In our study, RMAP specimens were produced using industrial by-products; the characteristics of the obtained polymer-cement mortar produced using them were examined. Consequently, the following conclusions are obtained based on our study.

When the specimens were produced using pozzolanic admixtures in the RMAP, the properties immediately after mixing the RMAP were identical to those of the specimen after curing for six months; in addition, the properties of the RMAP with pozzolanic admixtures in the liquid state showed no deterioration.

In regard to the different pozzolanic admixtures used with the RMAP, using fly ash decreased the viscosity of the specimen, whereas metakaolin increased it. Thus, a product that has similar viscosity characteristics as the plain specimen could be produced by their combination.
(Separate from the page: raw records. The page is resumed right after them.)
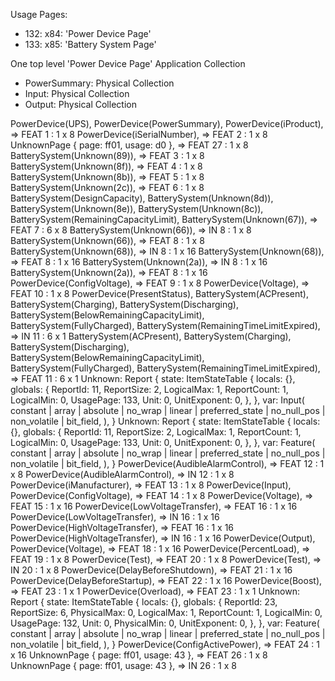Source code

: Usage Pages:
- 132: x84: 'Power Device Page'
- 133: x85: 'Battery System Page'


One top level 'Power Device Page' Application Collection
- PowerSummary: Physical Collection
- Input: Physical Collection
- Output: Physical Collection

PowerDevice(UPS), 
  PowerDevice(PowerSummary), 
    PowerDevice(iProduct), 
    => FEAT 1  : 1 x 8
    PowerDevice(iSerialNumber), 
    => FEAT 2  : 1 x 8
    UnknownPage { page: ff01, usage: d0 }, 
    => FEAT 27  : 1 x 8
    BatterySystem(Unknown(89)), 
    => FEAT 3  : 1 x 8
    BatterySystem(Unknown(8f)), 
    => FEAT 4  : 1 x 8
    BatterySystem(Unknown(8b)), 
    => FEAT 5  : 1 x 8
    BatterySystem(Unknown(2c)), 
    => FEAT 6  : 1 x 8
    BatterySystem(DesignCapacity), BatterySystem(Unknown(8d)), BatterySystem(Unknown(8e)), BatterySystem(Unknown(8c)), BatterySystem(RemainingCapacityLimit), BatterySystem(Unknown(67)), 
    => FEAT 7  : 6 x 8
    BatterySystem(Unknown(66)), 
    => IN 8  : 1 x 8
    BatterySystem(Unknown(66)), 
    => FEAT 8  : 1 x 8
    BatterySystem(Unknown(68)), 
    => IN 8  : 1 x 16
    BatterySystem(Unknown(68)), 
    => FEAT 8  : 1 x 16
    BatterySystem(Unknown(2a)), 
    => IN 8  : 1 x 16
    BatterySystem(Unknown(2a)), 
    => FEAT 8  : 1 x 16
    PowerDevice(ConfigVoltage), 
    => FEAT 9  : 1 x 8
    PowerDevice(Voltage), 
    => FEAT 10  : 1 x 8
    PowerDevice(PresentStatus), 
      BatterySystem(ACPresent), BatterySystem(Charging), BatterySystem(Discharging), BatterySystem(BelowRemainingCapacityLimit), BatterySystem(FullyCharged), BatterySystem(RemainingTimeLimitExpired), 
      => IN 11  : 6 x 1
      BatterySystem(ACPresent), BatterySystem(Charging), BatterySystem(Discharging), BatterySystem(BelowRemainingCapacityLimit), BatterySystem(FullyCharged), BatterySystem(RemainingTimeLimitExpired), 
      => FEAT 11  : 6 x 1
Unknown: Report {
    state: ItemStateTable {
        locals: {},
        globals: {
            ReportId: 11,
            ReportSize: 2,
            LogicalMax: 1,
            ReportCount: 1,
            LogicalMin: 0,
            UsagePage: 133,
            Unit: 0,
            UnitExponent: 0,
        },
    },
    var: Input(
        constant | array | absolute | no_wrap | linear | preferred_state | no_null_pos | non_volatile | bit_field,
    ),
}
Unknown: Report {
    state: ItemStateTable {
        locals: {},
        globals: {
            ReportId: 11,
            ReportSize: 2,
            LogicalMax: 1,
            ReportCount: 1,
            LogicalMin: 0,
            UsagePage: 133,
            Unit: 0,
            UnitExponent: 0,
        },
    },
    var: Feature(
        constant | array | absolute | no_wrap | linear | preferred_state | no_null_pos | non_volatile | bit_field,
    ),
}
    PowerDevice(AudibleAlarmControl), 
    => FEAT 12  : 1 x 8
    PowerDevice(AudibleAlarmControl), 
    => IN 12  : 1 x 8
    PowerDevice(iManufacturer), 
    => FEAT 13  : 1 x 8
  PowerDevice(Input), 
    PowerDevice(ConfigVoltage), 
    => FEAT 14  : 1 x 8
    PowerDevice(Voltage), 
    => FEAT 15  : 1 x 16
    PowerDevice(LowVoltageTransfer), 
    => FEAT 16  : 1 x 16
    PowerDevice(LowVoltageTransfer), 
    => IN 16  : 1 x 16
    PowerDevice(HighVoltageTransfer), 
    => FEAT 16  : 1 x 16
    PowerDevice(HighVoltageTransfer), 
    => IN 16  : 1 x 16
  PowerDevice(Output), 
    PowerDevice(Voltage), 
    => FEAT 18  : 1 x 16
    PowerDevice(PercentLoad), 
    => FEAT 19  : 1 x 8
    PowerDevice(Test), 
    => FEAT 20  : 1 x 8
    PowerDevice(Test), 
    => IN 20  : 1 x 8
    PowerDevice(DelayBeforeShutdown), 
    => FEAT 21  : 1 x 16
    PowerDevice(DelayBeforeStartup), 
    => FEAT 22  : 1 x 16
    PowerDevice(Boost), 
    => FEAT 23  : 1 x 1
    PowerDevice(Overload), 
    => FEAT 23  : 1 x 1
Unknown: Report {
    state: ItemStateTable {
        locals: {},
        globals: {
            ReportId: 23,
            ReportSize: 6,
            PhysicalMax: 0,
            LogicalMax: 1,
            ReportCount: 1,
            LogicalMin: 0,
            UsagePage: 132,
            Unit: 0,
            PhysicalMin: 0,
            UnitExponent: 0,
        },
    },
    var: Feature(
        constant | array | absolute | no_wrap | linear | preferred_state | no_null_pos | non_volatile | bit_field,
    ),
}
    PowerDevice(ConfigActivePower), 
    => FEAT 24  : 1 x 16
    UnknownPage { page: ff01, usage: 43 }, 
    => FEAT 26  : 1 x 8
    UnknownPage { page: ff01, usage: 43 }, 
    => IN 26  : 1 x 8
The RMAP with the atomizing slag experienced segregation because of high specimen density six months after mixing. However, segregation could be suppressed by increasing the viscosity by the addition of fly ash and metakaolin. The RMAP with pozzolanic admixtures showed higher strengths than the plain specimen at every age considered in the study as well as in the case when a mixture of both fly ash and metakaolin was used. In the case of compressive and flexural strengths, the specimen with fly ash showed higher strengths than the plain specimen at early ages; however, the specimen using metakaolin showed higher strengths than the plain specimen even in the long term. It was also observed that the use of pozzolanic admixtures in the RMAP can ensure the stability of adhesion tension.
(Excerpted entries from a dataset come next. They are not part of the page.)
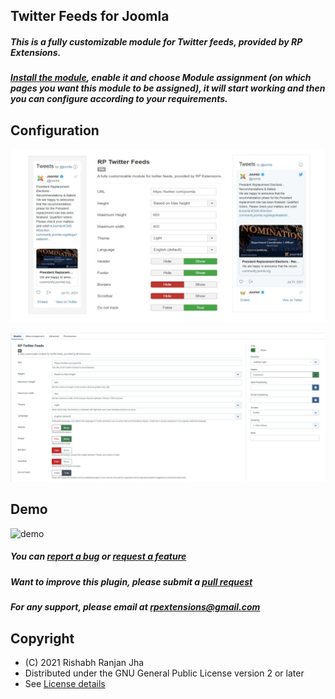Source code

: Twitter Feeds for Joomla
----------
##### This is a fully customizable module for Twitter feeds, provided by RP Extensions.

##### [Install the module](https://github.com/rpextensions/twitter-feeds-joomla/raw/master/mod_twitter_feeds_v1.0.0.zip), enable it and choose Module assignment (on which pages you want this module to be assigned), it will start working and then you can configure according to your requirements.

Configuration
----------
![site](assets/site.png)

![admin](assets/admin.JPG)

Demo
----------
![demo](assets/demo.gif)

##### You can [report a bug](https://github.com/rpextensions/twitter-feeds-joomla/issues) or [request a feature](https://github.com/rpextensions/twitter-feeds-joomla/issues)

##### Want to improve this plugin, please submit a [pull request](https://github.com/rpextensions/twitter-feeds-joomla/pulls)

##### For any support, please email at rpextensions@gmail.com

Copyright
---------------------
* (C) 2021 Rishabh Ranjan Jha
* Distributed under the GNU General Public License version 2 or later
* See [License details](https://github.com/rpextensions/twitter-feeds-joomla/blob/master/LICENSE)

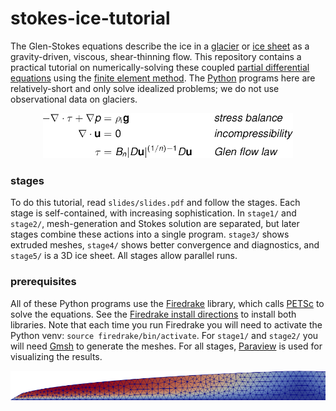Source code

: # stokes-ice-tutorial

The Glen-Stokes equations describe the ice in a [glacier](https://en.wikipedia.org/wiki/Glacier) or [ice sheet](https://en.wikipedia.org/wiki/Glacier) as a gravity-driven, viscous, shear-thinning flow.  This repository contains a practical tutorial on numerically-solving these coupled [partial differential equations](https://en.wikipedia.org/wiki/Partial_differential_equation) using the [finite element method](https://en.wikipedia.org/wiki/Finite_element_method).  The [Python](https://www.python.org/) programs here are relatively-short and only solve idealized problems; we do not use observational data on glaciers.

<p align="center">
<img src="slides/figs/stokesequations.png" width="400" title="the Stokes equations for ice flow" />
</p>

### stages

To do this tutorial, read `slides/slides.pdf` and follow the stages.  Each stage is self-contained, with increasing sophistication.  In `stage1/` and `stage2/`, mesh-generation and Stokes solution are separated, but later stages combine these actions into a single program.  `stage3/` shows extruded meshes,
`stage4/` shows better convergence and diagnostics, and `stage5/` is a 3D ice sheet.  All stages allow parallel runs.

### prerequisites 

All of these Python programs use the [Firedrake](https://www.firedrakeproject.org/) library, which calls [PETSc](https://www.mcs.anl.gov/petsc/) to solve the equations.  See the [Firedrake install directions](https://www.firedrakeproject.org/download.html) to install both libraries.  Note that each time you run Firedrake you will need to activate the Python venv: `source firedrake/bin/activate`.  For `stage1/` and `stage2/` you will need [Gmsh](https://gmsh.info/) to generate the meshes.  For all stages, [Paraview](https://www.paraview.org/) is used for visualizing the results.

<p align="center">
<img src="slides/figs/stage2.png" alt="ice speed in a glacier" />
</p>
When the atomizing slag was used, the viscosity decreased and fluidity increased. The mixture with the atomizing slag showed strength-increasing effects for adhesion tension, flexural strength, and compressive strength. Thus, using pozzolanic admixtures could provide higher performance compared to plain specimens. The RMAP with pozzolanic admixtures showed a decrease in the coefficient of water absorption due to the effect of the filling of internal voids, which was confirmed using MIP analysis as well.

Data Availability

The XRD, TG-DTA, and MIP data used to support the findings of this study are available from the corresponding author on reasonable request. The other data used to support the findings of this study are included within the article.

Conflicts of Interest

The authors declare that there are no conflicts of interest regarding the publication of this paper.

Acknowledgments

This research was supported by grant number 18CTAP-C130219-02 through the Korea Agency for Infrastructure Technology Advancement funded by the Ministry of Land, Infrastructure and Transport of the Korean government.